In each of the last three Administrations, the Department of Justice has advised the President that the Constitution provides him with the authority to decline to enforce a clearly unconstitutional law. This advice is, we believe, consistent with the views of the Framers. Moreover, four sitting Justices of the Supreme Court have joined in the opinion that the President may resist laws that encroach upon his powers by "disregard[ing] them when they are unconstitutional."

(note: footnote numbers stripped for readability)

The four justices? Scalia, O'Connor, Kennedy and Souter. One might have reason to believe that Justice Alito and/or Chief Justice Roberts would make a similar judgment, rendering a majority decision of 5-4 or 6-3 in the President's favor on the modern Court, though Savage couldn't be troubled to go through the "extensive research" once could do in several minutes on Google that led to this potentially important information.

In other words, despite Specter's incessant grandstanding, John Dean's whining and Savage's perhaps intentionally leading framing, it appears that while Bush's frequency in using signing statements is unusual, it does have both precedent and the apparent support of the Supreme Court.
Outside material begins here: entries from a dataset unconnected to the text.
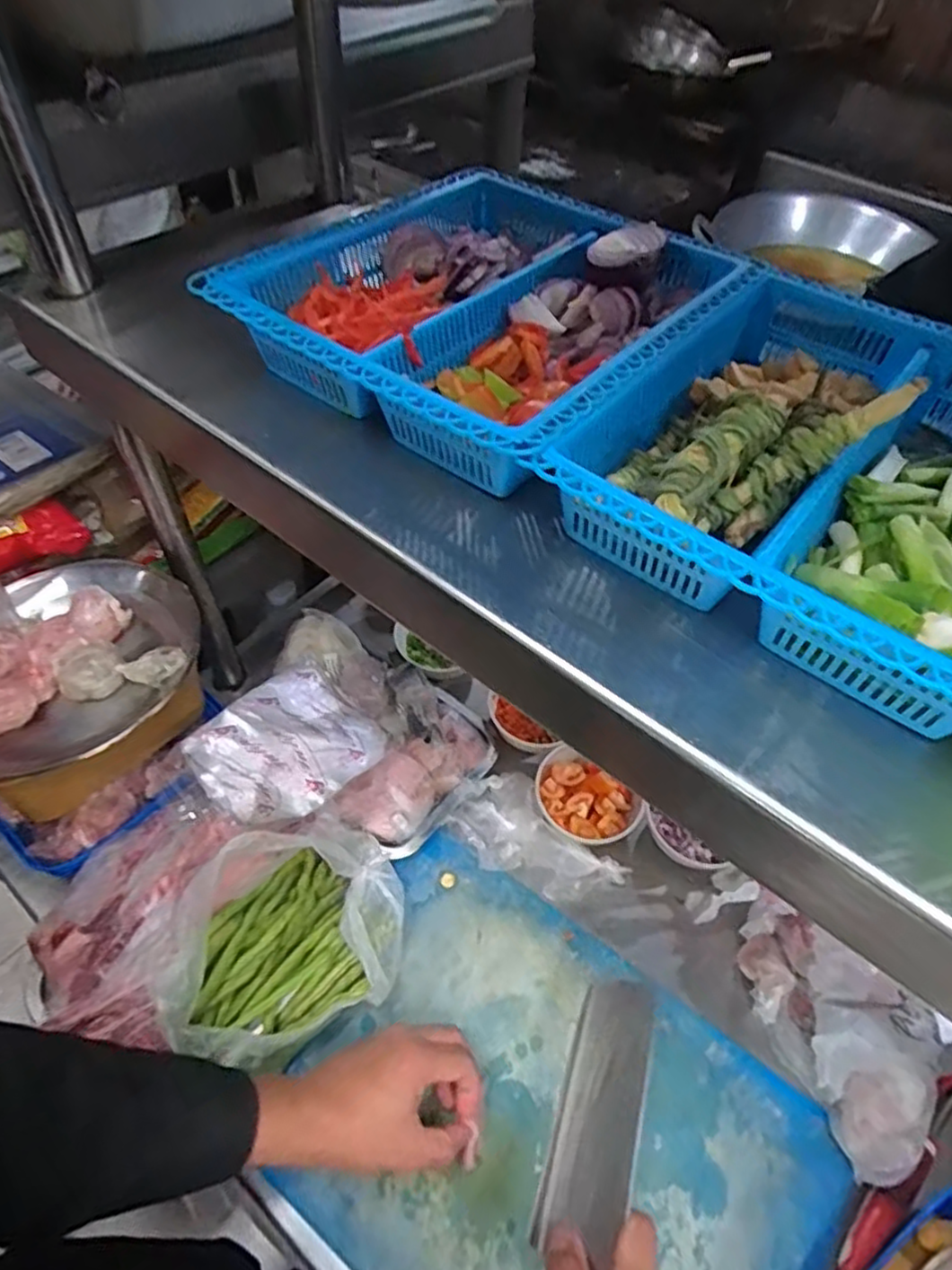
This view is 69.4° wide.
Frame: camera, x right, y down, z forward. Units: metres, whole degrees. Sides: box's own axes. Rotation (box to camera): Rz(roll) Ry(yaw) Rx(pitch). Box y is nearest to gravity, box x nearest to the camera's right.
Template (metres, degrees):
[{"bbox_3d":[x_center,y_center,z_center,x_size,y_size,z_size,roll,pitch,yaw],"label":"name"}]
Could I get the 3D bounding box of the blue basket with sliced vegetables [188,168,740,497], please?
[{"bbox_3d":[0.012,-0.190,0.403,0.218,0.048,0.253,34,58,21],"label":"blue basket with sliced vegetables"}]

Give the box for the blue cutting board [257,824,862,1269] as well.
[{"bbox_3d":[0.054,0.397,0.548,0.429,0.018,0.299,31,57,19],"label":"blue cutting board"}]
Of course, Charlie Savage isn't quite done there. Why stop with a little misdirection, when you can try adding to The Big Lie?
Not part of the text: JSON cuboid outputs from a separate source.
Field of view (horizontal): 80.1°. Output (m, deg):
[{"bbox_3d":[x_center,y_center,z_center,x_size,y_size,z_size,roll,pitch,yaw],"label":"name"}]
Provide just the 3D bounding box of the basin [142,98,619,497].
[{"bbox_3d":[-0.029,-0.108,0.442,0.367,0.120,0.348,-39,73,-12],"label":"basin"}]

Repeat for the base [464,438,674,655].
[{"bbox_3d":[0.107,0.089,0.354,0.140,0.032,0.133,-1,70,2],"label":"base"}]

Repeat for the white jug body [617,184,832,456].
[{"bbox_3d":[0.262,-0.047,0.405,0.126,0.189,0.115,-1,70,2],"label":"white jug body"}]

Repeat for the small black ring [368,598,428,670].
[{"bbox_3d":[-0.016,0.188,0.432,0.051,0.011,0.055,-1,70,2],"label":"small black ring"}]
Speaking of the President executive order authorizing the National Security Agency to conduct targeted intercepts of suspected terrorist communications where at least one end was on foreign soil, Savage wrote:

Feingold is an outspoken critic of Bush's assertion that his wartime powers give him the authority to set aside laws. The senator has proposed censuring Bush over his domestic spying program, in which the president secretly authorized the military to wiretap Americans' phones without a warrant, bypassing a 1978 surveillance law.

But Savage's assertion as to the nature of the program is is false, and demonstrably so. Not one single claim has ever been made that shows this was a domestic spying program. In all instances, from the original article written in the NY Times, to specific comments made about the program by former NSA director General Michael V. Hayden, to comments made by the White House itself, it has been emphatically stated that the program is not domestic, but international in nature. International means more than one country, which was a primary criteria for all of these intercepts. My six-year-old can understand that oft-repeated concept, so why is it so difficult for Savage to understand? The intercepts were also not a wiretapping of Americans' phones, another "fact" Mr. Savage conveniently cannot support.
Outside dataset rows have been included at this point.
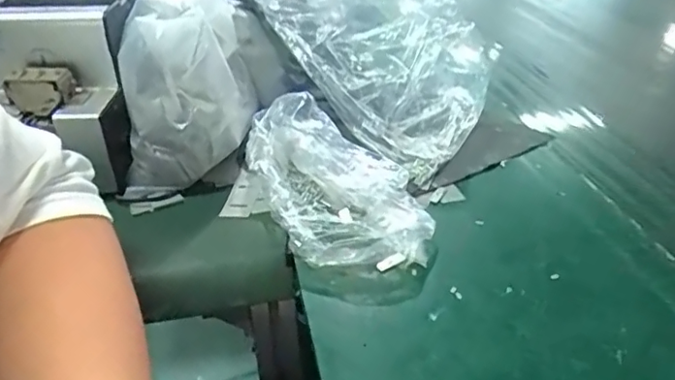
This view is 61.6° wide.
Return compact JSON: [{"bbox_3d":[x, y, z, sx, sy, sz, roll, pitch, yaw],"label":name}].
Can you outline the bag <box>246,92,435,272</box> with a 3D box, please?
[{"bbox_3d":[-0.001,-0.011,0.474,0.118,0.066,0.177,-15,36,-19],"label":"bag"}]

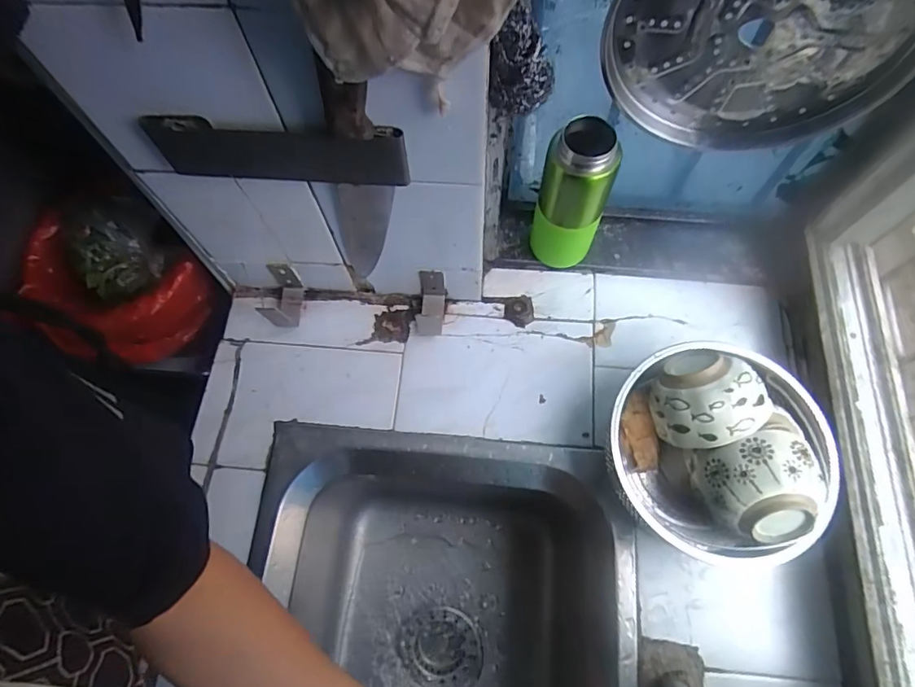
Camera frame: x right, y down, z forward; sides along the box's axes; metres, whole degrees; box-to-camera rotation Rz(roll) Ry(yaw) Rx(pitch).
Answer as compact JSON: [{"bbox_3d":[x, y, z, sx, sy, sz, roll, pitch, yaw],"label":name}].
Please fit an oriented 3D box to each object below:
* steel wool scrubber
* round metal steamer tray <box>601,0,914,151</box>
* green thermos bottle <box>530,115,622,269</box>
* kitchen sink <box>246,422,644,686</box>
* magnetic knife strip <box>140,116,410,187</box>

Once you have the real facts and misrepresentations of this Globe article laid out in front of you, it is hardly surprising that a recent Reuters poll found that 69% of Americans don't trust the media. With reporters like Charlie Savage more interested in manufacturing news than reporting it, why should they?

Posted by Confederate Yankee at May 3, 2006 11:04 PM | TrackBack
Comments

Why would any one read the globe? Especially after Mike Barnacle? I think the National Enquirer would be somewhat more factual.

Posted by: lip at May 4, 2006 06:13 AM

I don't get it. Is Bush breaking the law or not? Is this a major concern, or a batch of intellectual strawmen that only affects the journalists and college nerds?